When I was a kid, my mom told me you "should" wear pants or you'd be cold.

When you went to school, your teacher said you "should" study hard to become a useful person to society.

Your father said that you should find a stable job and live a good life.

A few years later, your mom said, you "should" get married, and if you don't, you won't be able to get married (you won't be able to get a wife).

A few more years later, your father said, you should have a child, your mother and I want to have grandchildren.

At first you resented the word, but when your child was born, the word "should" seemed to become instantly relatable, and you started to use the sentence pattern you hated so much for your child, and you used it quite well.

That reminds me of something my wife told me:

Because my daughter takes a dance class every weekend, one of the kids' moms brings snacks every time she comes.

During recess, she would give her daughter a snack, and at the same time, she would give a little bit to another child.

One time the mom who brought the snacks couldn't make it, so the dad brought the kid, and because the dad didn't know the other kid, he didn't give the snack to the other kid when he gave it to the kid.

Guess what happened? The kid who didn't get a snack came over to his daughter and asked her why she didn't get a snack.

Many times, we feel that many things are right and proper, so we live in the world of "should".

When it comes to giving up one's seat, you can't help but mention the elderly. On the news, many old people swear at young people who don't give up their seats, and even go so far as to start a fight.

The network once reported, a grandmother and grandson together on the car, the car left a position, the grandmother let her 17-year-old grandson to sit, he went to force the next 20-year-old young people to give up their seats, but also sarcastic: "Now the young people books are all in vain, don't know to give up their seats to the elderly." The result was disliked by the young man: "Why don't you let your grandson give up his seat?"

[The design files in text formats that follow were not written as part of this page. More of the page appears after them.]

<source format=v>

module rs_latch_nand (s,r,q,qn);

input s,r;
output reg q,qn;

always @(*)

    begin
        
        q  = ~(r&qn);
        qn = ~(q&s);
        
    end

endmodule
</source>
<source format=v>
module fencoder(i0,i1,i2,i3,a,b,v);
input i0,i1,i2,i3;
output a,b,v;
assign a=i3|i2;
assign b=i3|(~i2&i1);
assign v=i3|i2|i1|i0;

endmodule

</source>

Many such instances, we can not help but feel: in the end is the old people become bad, or bad people are getting old?

Probably not, there is a group of elderly people, they made a diametrically opposed behavior, seems to do some "should not" things:

2013, Zhengzhou City, more than 20 elderly volunteers on the street, the initiative "to the young people to give up their seats!

In 2013, more than 20 elderly volunteers in Zhengzhou City took to the streets to advocate "giving seats to young people.

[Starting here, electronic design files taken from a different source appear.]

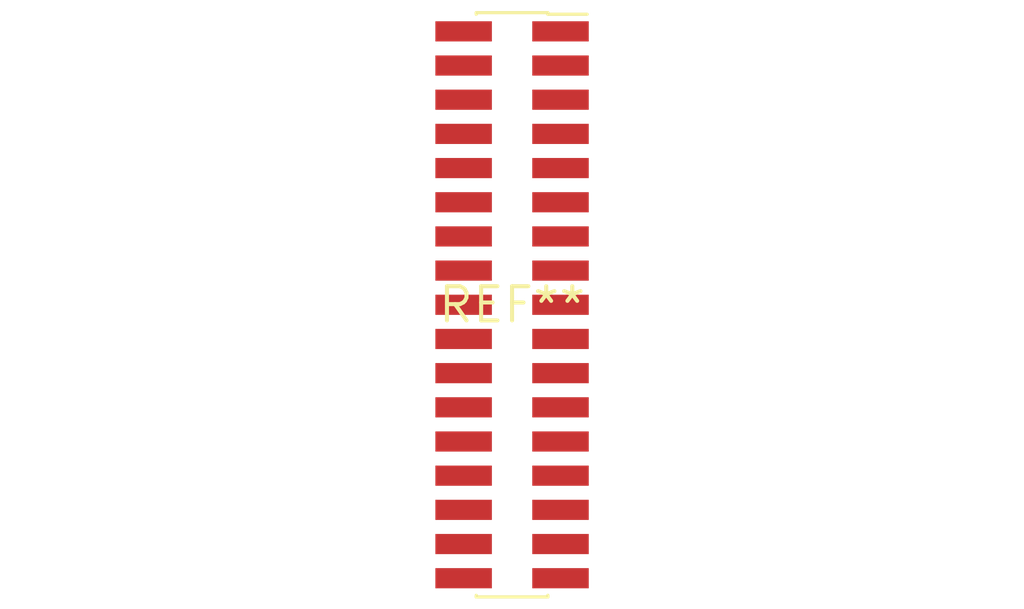
<source format=kicad_pcb>
(kicad_pcb (version 20240108) (generator pcbnew)

  (general
    (thickness 1.6)
  )

  (paper "A4")
  (layers
    (0 "F.Cu" signal)
    (31 "B.Cu" signal)
    (32 "B.Adhes" user "B.Adhesive")
    (33 "F.Adhes" user "F.Adhesive")
    (34 "B.Paste" user)
    (35 "F.Paste" user)
    (36 "B.SilkS" user "B.Silkscreen")
    (37 "F.SilkS" user "F.Silkscreen")
    (38 "B.Mask" user)
    (39 "F.Mask" user)
    (40 "Dwgs.User" user "User.Drawings")
    (41 "Cmts.User" user "User.Comments")
    (42 "Eco1.User" user "User.Eco1")
    (43 "Eco2.User" user "User.Eco2")
    (44 "Edge.Cuts" user)
    (45 "Margin" user)
    (46 "B.CrtYd" user "B.Courtyard")
    (47 "F.CrtYd" user "F.Courtyard")
    (48 "B.Fab" user)
    (49 "F.Fab" user)
    (50 "User.1" user)
    (51 "User.2" user)
    (52 "User.3" user)
    (53 "User.4" user)
    (54 "User.5" user)
    (55 "User.6" user)
    (56 "User.7" user)
    (57 "User.8" user)
    (58 "User.9" user)
  )

  (setup
    (pad_to_mask_clearance 0)
    (pcbplotparams
      (layerselection 0x00010fc_ffffffff)
      (plot_on_all_layers_selection 0x0000000_00000000)
      (disableapertmacros false)
      (usegerberextensions false)
      (usegerberattributes false)
      (usegerberadvancedattributes false)
      (creategerberjobfile false)
      (dashed_line_dash_ratio 12.000000)
      (dashed_line_gap_ratio 3.000000)
      (svgprecision 4)
      (plotframeref false)
      (viasonmask false)
      (mode 1)
      (useauxorigin false)
      (hpglpennumber 1)
      (hpglpenspeed 20)
      (hpglpendiameter 15.000000)
      (dxfpolygonmode false)
      (dxfimperialunits false)
      (dxfusepcbnewfont false)
      (psnegative false)
      (psa4output false)
      (plotreference false)
      (plotvalue false)
      (plotinvisibletext false)
      (sketchpadsonfab false)
      (subtractmaskfromsilk false)
      (outputformat 1)
      (mirror false)
      (drillshape 1)
      (scaleselection 1)
      (outputdirectory "")
    )
  )

  (net 0 "")

  (footprint "PinSocket_2x17_P1.27mm_Vertical_SMD" (layer "F.Cu") (at 0 0))

)

</source>
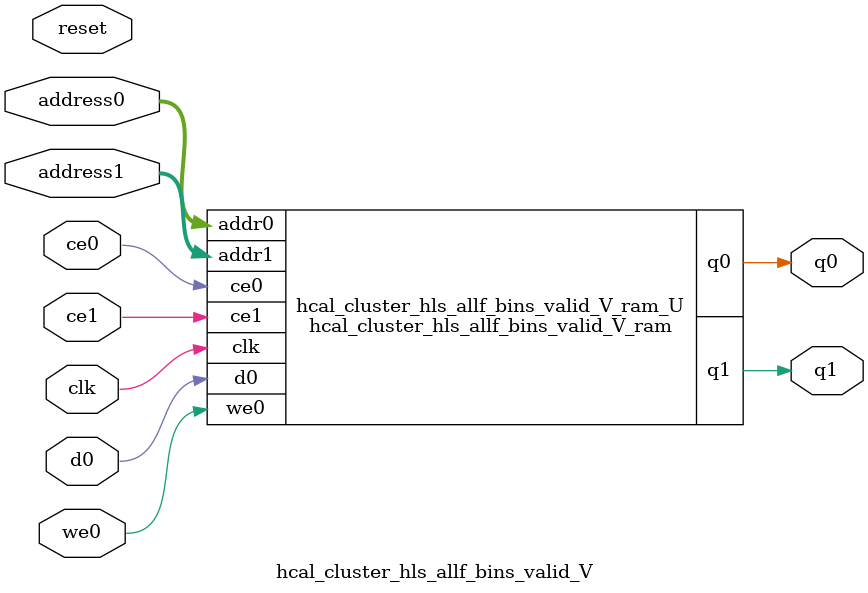
<source format=v>
`timescale 1 ns / 1 ps
module hcal_cluster_hls_allf_bins_valid_V_ram (addr0, ce0, d0, we0, q0, addr1, ce1, q1,  clk);

parameter DWIDTH = 1;
parameter AWIDTH = 7;
parameter MEM_SIZE = 128;

input[AWIDTH-1:0] addr0;
input ce0;
input[DWIDTH-1:0] d0;
input we0;
output reg[DWIDTH-1:0] q0;
input[AWIDTH-1:0] addr1;
input ce1;
output reg[DWIDTH-1:0] q1;
input clk;

reg [DWIDTH-1:0] ram[0:MEM_SIZE-1];




always @(posedge clk)  
begin 
    if (ce0) begin
        if (we0) 
            ram[addr0] <= d0; 
        q0 <= ram[addr0];
    end
end


always @(posedge clk)  
begin 
    if (ce1) begin
        q1 <= ram[addr1];
    end
end


endmodule

`timescale 1 ns / 1 ps
module hcal_cluster_hls_allf_bins_valid_V(
    reset,
    clk,
    address0,
    ce0,
    we0,
    d0,
    q0,
    address1,
    ce1,
    q1);

parameter DataWidth = 32'd1;
parameter AddressRange = 32'd128;
parameter AddressWidth = 32'd7;
input reset;
input clk;
input[AddressWidth - 1:0] address0;
input ce0;
input we0;
input[DataWidth - 1:0] d0;
output[DataWidth - 1:0] q0;
input[AddressWidth - 1:0] address1;
input ce1;
output[DataWidth - 1:0] q1;



hcal_cluster_hls_allf_bins_valid_V_ram hcal_cluster_hls_allf_bins_valid_V_ram_U(
    .clk( clk ),
    .addr0( address0 ),
    .ce0( ce0 ),
    .we0( we0 ),
    .d0( d0 ),
    .q0( q0 ),
    .addr1( address1 ),
    .ce1( ce1 ),
    .q1( q1 ));

endmodule


</source>
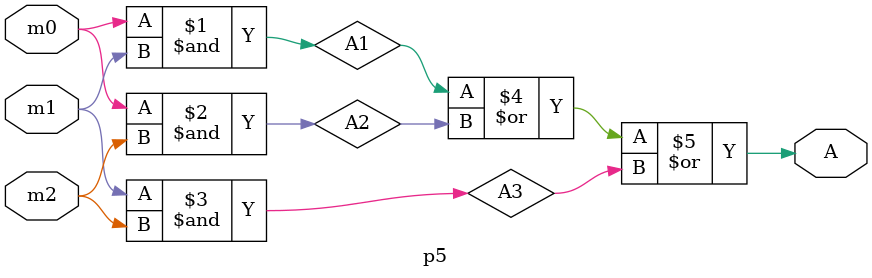
<source format=v>
module p5(A,m2,m1,m0);
output A;
input m2,m1,m0;

and aA1(A1,m0,m1);
and aA2(A2,m0,m2);
and aA3(A3,m1,m2);
or oA(A,A1,A2,A3);

endmodule 
</source>
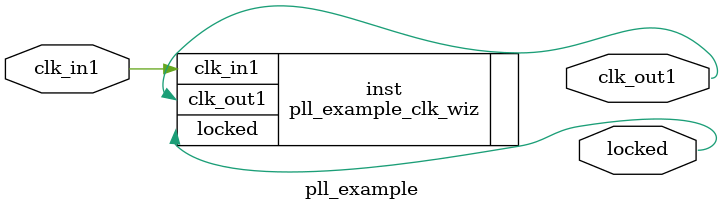
<source format=v>


`timescale 1ps/1ps

(* CORE_GENERATION_INFO = "pll_example,clk_wiz_v6_0_4_0_0,{component_name=pll_example,use_phase_alignment=true,use_min_o_jitter=false,use_max_i_jitter=false,use_dyn_phase_shift=false,use_inclk_switchover=false,use_dyn_reconfig=false,enable_axi=0,feedback_source=FDBK_AUTO,PRIMITIVE=MMCM,num_out_clk=1,clkin1_period=10.000,clkin2_period=10.000,use_power_down=false,use_reset=false,use_locked=true,use_inclk_stopped=false,feedback_type=SINGLE,CLOCK_MGR_TYPE=NA,manual_override=false}" *)

module pll_example 
 (
  // Clock out ports
  output        clk_out1,
  // Status and control signals
  output        locked,
 // Clock in ports
  input         clk_in1
 );

  pll_example_clk_wiz inst
  (
  // Clock out ports  
  .clk_out1(clk_out1),
  // Status and control signals               
  .locked(locked),
 // Clock in ports
  .clk_in1(clk_in1)
  );

endmodule

</source>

This group of elderly people inside, there is an 80-year-old man, he believes that many times the elderly take the bus, usually to the park or to buy food, the journey is generally shorter.

And a lot of young people commute to work on the bus time is longer, work a day is also more tired, the elderly should be more sympathetic, but also to the young people to give up their seats.

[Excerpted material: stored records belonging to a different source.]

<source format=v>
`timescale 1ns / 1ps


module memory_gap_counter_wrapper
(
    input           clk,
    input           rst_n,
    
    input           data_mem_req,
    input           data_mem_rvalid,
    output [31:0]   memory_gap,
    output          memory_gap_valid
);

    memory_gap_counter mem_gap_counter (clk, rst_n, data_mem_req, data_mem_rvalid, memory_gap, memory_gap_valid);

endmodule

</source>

This is really a stream in the circle of the elderly, in fact, the old man described the scene I believe many people are y touched.

Because of the pressure of life, many young people in order to save rent, have chosen to rent a room in the more remote places, the commuting time to work, basically more than an hour.

When they are busy with the work of the day, dragging the tired body on the bus or subway, it is difficult to find a position to rest, this time, if an old man stood in front of you, you let or do not let it?

The slogan "Give up your seat" essentially advocates giving up your seat to the most needy, rather than seeing the "old, weak, sick, disabled and pregnant" must give up their seats.

Imagine, if a dinner, full of energy ready to go to the square dance of the elderly and a dragged tired body is still hungry young people, which is the most needy people?

Giving up your seat is never just optional, not mandatory.

In the case of "giving up your seat", the woman who gave up her seat returned to her seat, and saw that the other person took it for granted, and didn't say a word of thanks, so she was angry, and felt that she had given up her seat for nothing, and that she had gotten such a response to her good intentions.

So the more you think about it, the more upset you are, the more you lift the table behind you, triggering a further conflict.

Whether or not you want to say thank you for helping someone else seems to have triggered a new round of moral judgment. I think the best answer to this question is what a mom said to her kids online:

Before you help someone, try thinking about these 4 sentences, which may make the help more sincere.

We always put the disguise of "should" on morality to kidnap others, which hurts others and ourselves.

Morality is never used to constrain oneself, but not to require others.

Helping you is my virtue, but using it to kidnap me is your lack of virtue.